---------- Trecho fornecido ----------
CF: Quando revejo nosso processo e prática curatorial, ainda me parece um pouco difícil desapegar do imprevisível. Nem sei se desapego é o termo certo, mas venho me esforçando para encontrar outras palavras ou compreensões para essa força que transpassa o nosso trabalho. De imediato, lidar com a ruptura das expectativas que havíamos dos artistas – que nos levaram a indicar amplas formações – me pareceu um tanto aterrador. Contudo, ao observar nossa travessia com menos temeridade, percebo que consigo reconhecer algo que me entusiasma profundamente. Isto é, a capacidade e o gingado para desorganizar, ainda que de maneira efêmera, as estruturas, linhas de pensamento, políticas de precariedade e curadorias. Para, assim, reivindicar possibilidades, especialmente em cenários tão áridos e diante das inúmeras negociações que permeiam a realização de uma exposição, principalmente em nosso tempo. Assim, percebo que o imprevisível surge como uma intuição – um salto de fé – rumo ao que demanda uma aparição cuidadosa, mas não limitada. Talvez, se trate mais de um direcionamento [continuidade-chegada-continuidade] do que de controle, sabe?
----------
= Trabalho solicitado =
Transcreva por inteiro o trecho sobre a prática curatorial que aparece acima, sem mudar nenhuma palavra nem sinal.
---------- Dados fornecidos ----------
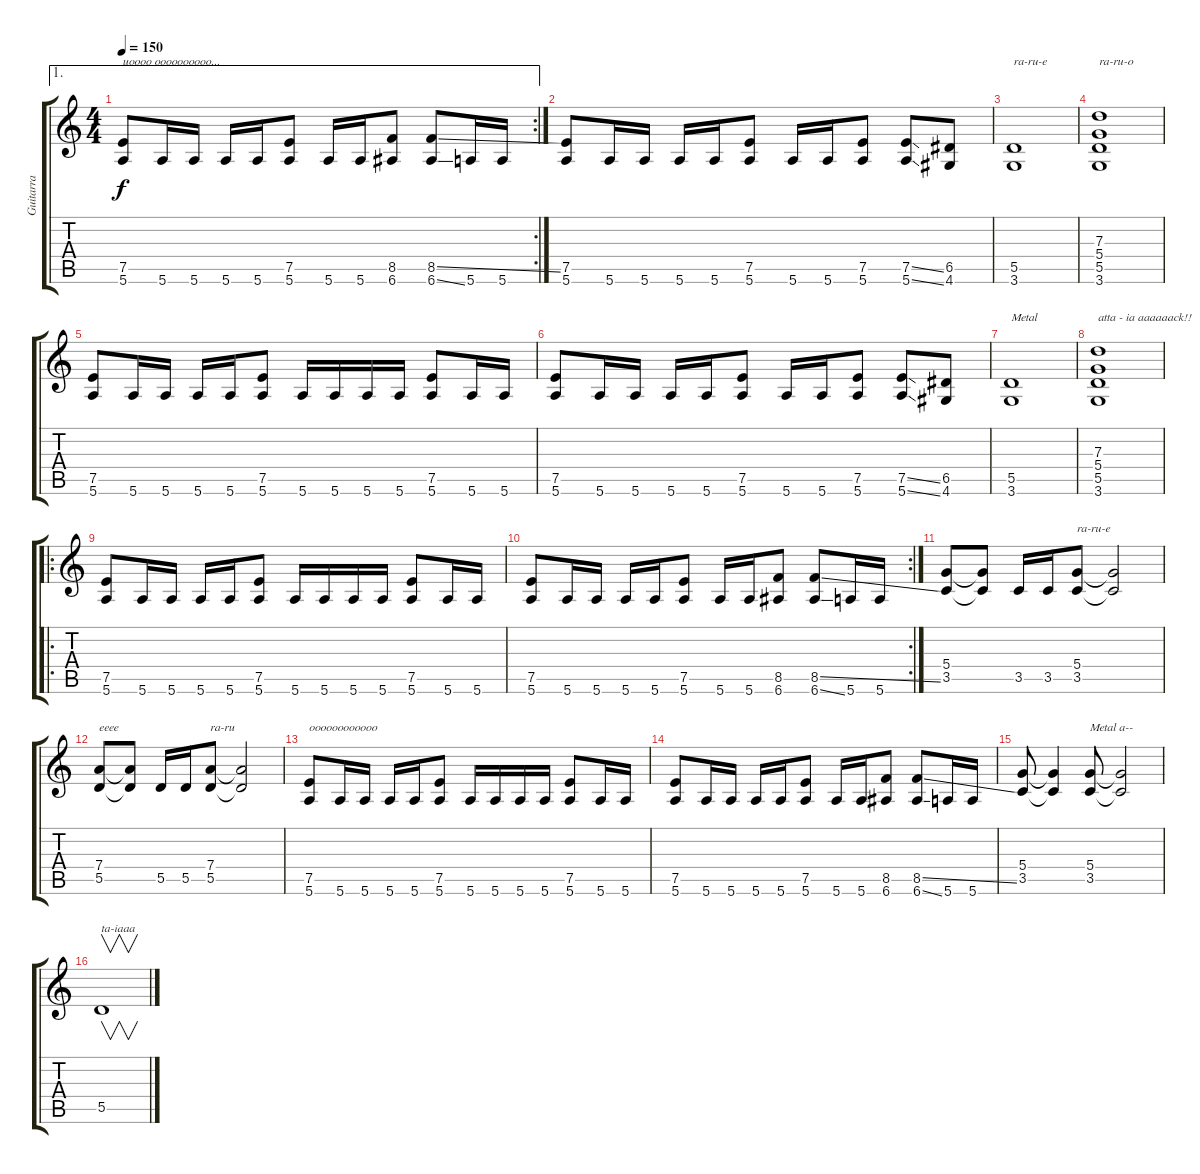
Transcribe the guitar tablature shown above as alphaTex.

\track ("Guitarra" "Guitarra") {instrument distortionguitar}
\staff {score tabs}
\tuning (E4 B3 G3 D3 A2 E2) {hide}
\ae 1
\rc 2
\ts (4 4)
\tempo 150
\clef g2
\ks c
(7.5 5.6).8{txt "uoooo oooooooooo..." dy f} 5.6.16 5.6.16 5.6.16 5.6.16 (7.5 5.6).8 5.6.16 5.6.16 (8.5 6.6).8 (8.5{ss} 6.6{ss}).8 5.6.16 5.6.16 |
(7.5 5.6).8 5.6.16 5.6.16 5.6.16 5.6.16 (7.5 5.6).8 5.6.16 5.6.16 (7.5 5.6).8 (7.5{ss} 5.6{ss}).8 (6.5 4.6).8 |
(5.5 3.6).1{txt "ra-ru-e"} |
(7.3 5.4 5.5 3.6).1{txt "ra-ru-o"} |
(7.5 5.6).8 5.6.16 5.6.16 5.6.16 5.6.16 (7.5 5.6).8 5.6.16 5.6.16 5.6.16 5.6.16 (7.5 5.6).8 5.6.16 5.6.16 |
(7.5 5.6).8 5.6.16 5.6.16 5.6.16 5.6.16 (7.5 5.6).8 5.6.16 5.6.16 (7.5 5.6).8 (7.5{ss} 5.6{ss}).8 (6.5 4.6).8 |
(5.5 3.6).1{txt "Metal"} |
(7.3 5.4 5.5 3.6).1{txt "atta - ia aaaaaack!!"} |
\ro
(7.5 5.6).8 5.6.16 5.6.16 5.6.16 5.6.16 (7.5 5.6).8 5.6.16 5.6.16 5.6.16 5.6.16 (7.5 5.6).8 5.6.16 5.6.16 |
\rc 2
(7.5 5.6).8 5.6.16 5.6.16 5.6.16 5.6.16 (7.5 5.6).8 5.6.16 5.6.16 (8.5 6.6).8 (8.5{ss} 6.6{ss}).8 5.6.16 5.6.16 |
(5.4 3.5).8 (5.4{t} 3.5{t}).8 3.5.16 3.5.16 (5.4 3.5).8{txt "ra-ru-e"} (5.4{t} 3.5{t}).2 |
(7.4 5.5).8{txt "eeee"} (7.4{t} 5.5{t}).8 5.5.16 5.5.16 (7.4 5.5).8{txt "ra-ru"} (7.4{t} 5.5{t}).2 |
(7.5 5.6).8{txt "oooooooooooo"} 5.6.16 5.6.16 5.6.16 5.6.16 (7.5 5.6).8 5.6.16 5.6.16 5.6.16 5.6.16 (7.5 5.6).8 5.6.16 5.6.16 |
(7.5 5.6).8 5.6.16 5.6.16 5.6.16 5.6.16 (7.5 5.6).8 5.6.16 5.6.16 (8.5 6.6).8 (8.5{ss} 6.6{ss}).8 5.6.16 5.6.16 |
(5.4 3.5).8 (5.4{t} 3.5{t}).4 (5.4 3.5).8{txt "Metal a--"} (5.4{t} 3.5{t}).2 |
5.5.1{v txt "ta-iaaa"}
----------
= Resposta correta =
CF: Quando revejo nosso processo e prática curatorial, ainda me parece um pouco difícil desapegar do imprevisível. Nem sei se desapego é o termo certo, mas venho me esforçando para encontrar outras palavras ou compreensões para essa força que transpassa o nosso trabalho. De imediato, lidar com a ruptura das expectativas que havíamos dos artistas – que nos levaram a indicar amplas formações – me pareceu um tanto aterrador. Contudo, ao observar nossa travessia com menos temeridade, percebo que consigo reconhecer algo que me entusiasma profundamente. Isto é, a capacidade e o gingado para desorganizar, ainda que de maneira efêmera, as estruturas, linhas de pensamento, políticas de precariedade e curadorias. Para, assim, reivindicar possibilidades, especialmente em cenários tão áridos e diante das inúmeras negociações que permeiam a realização de uma exposição, principalmente em nosso tempo. Assim, percebo que o imprevisível surge como uma intuição – um salto de fé – rumo ao que demanda uma aparição cuidadosa, mas não limitada. Talvez, se trate mais de um direcionamento [continuidade-chegada-continuidade] do que de controle, sabe?